When circuit boards used in the manufacture of compact disc players are tested, the long-run percentage of defectives is 5%. Let X = the number of defective boards in a random sample of size, n = 25, so X∼Bin(25,0.05).

Required:
a. Determine P(X=3).
b. Determine P(X≤3).
c. Determine P(X≥4).
d. Determine P(1≤X≤3)..
e. What is the probability that none of the 25 boards is defective?
f. Calculate the expected value and standard deviation of X.

Answer 1

(a) P(X=3) = 0.093

(b) P(X≤3) = 0.966

(c) P(X≥4) = 0.034

(d) P(1≤X≤3) = 0.688

(e) The probability that none of the 25 boards is defective is 0.277.

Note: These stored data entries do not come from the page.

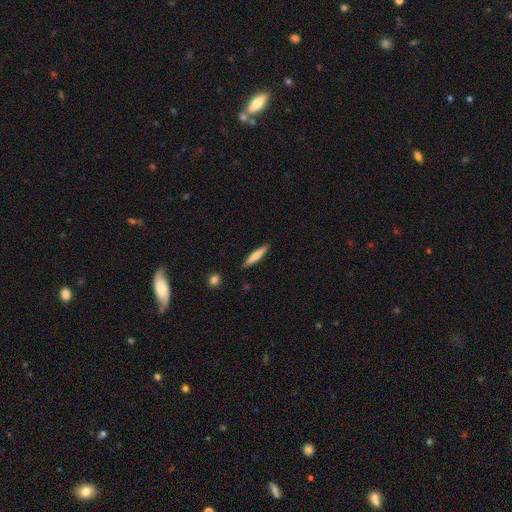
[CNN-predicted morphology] Q: Smooth or featured?
A: smooth (71%); runner-up: featured or disk (24%)
Q: How rounded?
A: cigar-shaped (88%); runner-up: in between (10%)
Q: Merging?
A: none (90%); runner-up: minor disturbance (8%)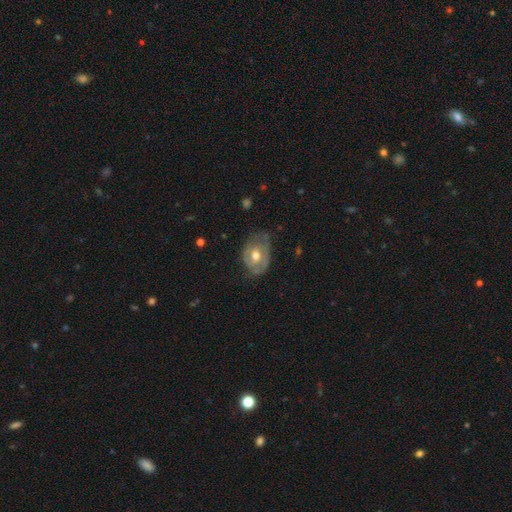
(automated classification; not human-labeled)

(f) The expected value and standard deviation of X is 1.25 and 1.089 respectively.

Explanation:

We are given that when circuit boards used in the manufacture of compact disc players are tested, the long-run percentage of defectives is 5%.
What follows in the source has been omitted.